The task.
Reproduce everything from the start of the entries down to the line containing "export const myFeature", keeping both ends and leaving the pictures out of your answer.

Extracted data entries:
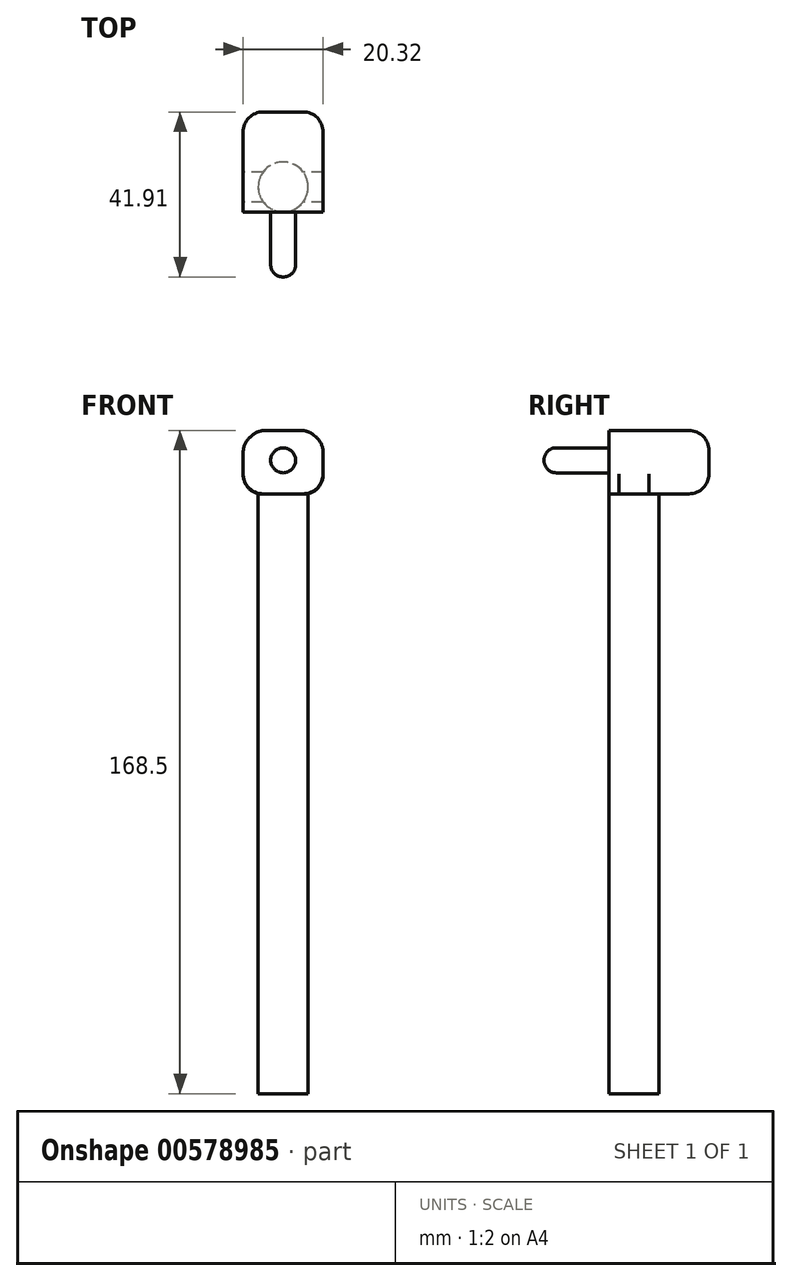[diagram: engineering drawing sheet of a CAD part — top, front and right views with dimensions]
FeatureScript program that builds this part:
annotation { "Feature Type Name" : "Feature", "Feature Type Description" : "" }
export const myFeature = defineFeature(function(context is Context, id is Id, definition is map)
    precondition{}
    {
        {
            var Q0;
            Q0=qCreatedBy(makeId("Front.planeOp"),FACE);
            var sketch = newSketch(context, id + "F0", { "sketchPlane" : qUnion([Q0])});
            skLineSegment(sketch, "E0", {"start": v(-54.93, -46.36) * mm, "end": v(-54.93, 106.04) * mm});
            skLineSegment(sketch, "E1", {"start": v(-54.93, 106.04) * mm, "end": v(-61.28, 106.04) * mm});
            skLineSegment(sketch, "E2", {"start": v(-54.93, -46.36) * mm, "end": v(-61.28, -46.36) * mm});
            skLineSegment(sketch, "E3", {"start": v(-61.28, -46.36) * mm, "end": v(-61.28, 106.04) * mm});
            skLineSegment(sketch, "E4", {"start": v(-61.28, 106.04) * mm, "end": v(-65.1, 106.04) * mm});
            skLineSegment(sketch, "E5", {"start": v(-65.1, 106.04) * mm, "end": v(-65.1, 118.94) * mm});
            skLineSegment(sketch, "E6", {"start": v(-65.1, 118.94) * mm, "end": v(-61.28, 122.14) * mm});
            skLineSegment(sketch, "E7", {"start": v(-61.28, 122.14) * mm, "end": v(-48.58, 122.14) * mm});
            skLineSegment(sketch, "E8", {"start": v(-48.58, 122.14) * mm, "end": v(-44.77, 118.94) * mm});
            skLineSegment(sketch, "E9", {"start": v(-44.77, 118.94) * mm, "end": v(-44.77, 106.04) * mm});
            skLineSegment(sketch, "E10", {"start": v(-44.77, 106.04) * mm, "end": v(-54.93, 106.04) * mm});
            skSolve(sketch);
        }
        {
            var Q0;
            Q0=makeQuery(id+"F0.imprint","IMPRINT",FACE,{"disambiguationData":[TD([[makeQuery(id+"F0.imprint","IMPRINT",EDGE,{"derivedFrom":sQuery(id+"F0.wireOp",EDGE,"E0")}),1.0]])]});
            var Q1;
            Q1=sQuery(id+"F0.wireOp",EDGE,"E0");
            revolve(context, id + "F1", {"entities" : qUnion([Q0]), "axis" : qUnion([Q1]), "revolveType" : RevolveType.FULL});
        }
        {
            var Q0;
            Q0=makeQuery(id+"F0.imprint","IMPRINT",FACE,{"disambiguationData":[TD([[makeQuery(id+"F0.imprint","IMPRINT",EDGE,{"derivedFrom":sQuery(id+"F0.wireOp",EDGE,"E1")}),-1.0]])]});
            extrude(context, id + "F2", {"entities" : qUnion([Q0]), "operationType" : NewBodyOperationType.ADD, "depth" : 6.35 * mm, "offsetDistance" : 25.4 * mm, "hasSecondDirection" : true, "secondDirectionOppositeDirection" : true, "secondDirectionDepth" : 19.05 * mm});
        }
        {
            var Q0;
            Q0=makeQuery(id+"F2.opExtrude","CAP_FACE",FACE,{"disambiguationData":[OSD([sQuery(id+"F0.wireOp",EDGE,"E1"),sQuery(id+"F0.wireOp",EDGE,"E4"),sQuery(id+"F0.wireOp",EDGE,"E5"),sQuery(id+"F0.wireOp",EDGE,"E6"),sQuery(id+"F0.wireOp",EDGE,"E7"),sQuery(id+"F0.wireOp",EDGE,"E8"),sQuery(id+"F0.wireOp",EDGE,"E9"),sQuery(id+"F0.wireOp",EDGE,"E10")])],"isStart":false});
            var sketch = newSketch(context, id + "F3", { "sketchPlane" : qUnion([Q0])});
            skCircle(sketch, "E11", {"center": v(-54.93, 114.55) * mm, "radius": 3.18 * mm});
            skPoint(sketch, "E11.centerSnap0", {"position": v(-54.93, 122.14) * mm});
            skSolve(sketch);
        }
        {
            var Q0;
            Q0=makeQuery(id+"F3.imprint","IMPRINT",FACE,{"disambiguationData":[TD([[makeQuery(id+"F3.imprint","IMPRINT",EDGE,{"derivedFrom":sQuery(id+"F3.wireOp",EDGE,"E11")}),1.0]])]});
            extrude(context, id + "F4", {"entities" : qUnion([Q0]), "operationType" : NewBodyOperationType.ADD, "depth" : 16.5 * mm, "offsetDistance" : 25.4 * mm});
        }
        {
            var Q0;
            Q0=makeQuery(id+"F2.opExtrude","SWEPT_EDGE",EDGE,{"disambiguationData":[OSD([sQuery(id+"F0.wireOp",EDGE,"E8"),sQuery(id+"F0.wireOp",EDGE,"E9")])]});
            var Q1;
            Q1=makeQuery(id+"F2.opExtrude","SWEPT_EDGE",EDGE,{"disambiguationData":[OSD([sQuery(id+"F0.wireOp",EDGE,"E7"),sQuery(id+"F0.wireOp",EDGE,"E8")])]});
            var Q2;
            Q2=makeQuery(id+"F2.opExtrude","SWEPT_EDGE",EDGE,{"disambiguationData":[OSD([sQuery(id+"F0.wireOp",EDGE,"E6"),sQuery(id+"F0.wireOp",EDGE,"E7")])]});
            var Q3;
            Q3=makeQuery(id+"F2.opExtrude","SWEPT_EDGE",EDGE,{"disambiguationData":[OSD([sQuery(id+"F0.wireOp",EDGE,"E5"),sQuery(id+"F0.wireOp",EDGE,"E6")])]});
            var Q4;
            Q4=makeQuery(id+"F2.opExtrude","SWEPT_EDGE",EDGE,{"disambiguationData":[OSD([sQuery(id+"F0.wireOp",EDGE,"E4"),sQuery(id+"F0.wireOp",EDGE,"E5")])]});
            var Q5;
            Q5=makeQuery(id+"F2.opExtrude","SWEPT_EDGE",EDGE,{"disambiguationData":[OSD([sQuery(id+"F0.wireOp",EDGE,"E9"),sQuery(id+"F0.wireOp",EDGE,"E10")])]});
            var Q6;
            Q6=makeQuery(id+"F2.opExtrude","CAP_EDGE",EDGE,{"disambiguationData":[OSD([sQuery(id+"F0.wireOp",EDGE,"E9")])],"isStart":true});
            var Q7;
            Q7=makeQuery(id+"F2.opExtrude","CAP_EDGE",EDGE,{"disambiguationData":[OSD([sQuery(id+"F0.wireOp",EDGE,"E5")])],"isStart":true});
            var Q8;
            Q8=makeQuery(id+"F2.opExtrude","CAP_EDGE",EDGE,{"disambiguationData":[OSD([sQuery(id+"F0.wireOp",EDGE,"E1"),sQuery(id+"F0.wireOp",EDGE,"E4"),sQuery(id+"F0.wireOp",EDGE,"E10")])],"isStart":true});
            var Q9;
            Q9=makeQuery(id+"F2.opExtrude","CAP_EDGE",EDGE,{"disambiguationData":[OSD([sQuery(id+"F0.wireOp",EDGE,"E7")])],"isStart":true});
            var Q10;
            Q10=makeQuery(id+"F2.opExtrude","CAP_EDGE",EDGE,{"disambiguationData":[OSD([sQuery(id+"F0.wireOp",EDGE,"E8")])],"isStart":true});
            var Q11;
            Q11=makeQuery(id+"F2.opExtrude","CAP_EDGE",EDGE,{"disambiguationData":[OSD([sQuery(id+"F0.wireOp",EDGE,"E6")])],"isStart":true});
            fillet(context, id + "F5", {"entities" : qUnion([Q0, Q1, Q2, Q3, Q4, Q5, Q6, Q7, Q8, Q9, Q10, Q11]), "radius" : 5.08 * mm, "tangentPropagation" : true, "allowEdgeOverflow" : false});
        }
        {
            var Q0;
            Q0=makeQuery(id+"F4.opExtrude","CAP_EDGE",EDGE,{"disambiguationData":[OSD([sQuery(id+"F3.wireOp",EDGE,"E11")])],"isStart":false});
            fillet(context, id + "F6", {"entities" : qUnion([Q0]), "radius" : 3.07 * mm, "tangentPropagation" : true, "allowEdgeOverflow" : false});
        }
    });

Full answer.
[diagram: engineering drawing sheet of a CAD part — top, front and right views with dimensions]
FeatureScript program that builds this part:
annotation { "Feature Type Name" : "Feature", "Feature Type Description" : "" }
export const myFeature = defineFeature(function(context is Context, id is Id, definition is map)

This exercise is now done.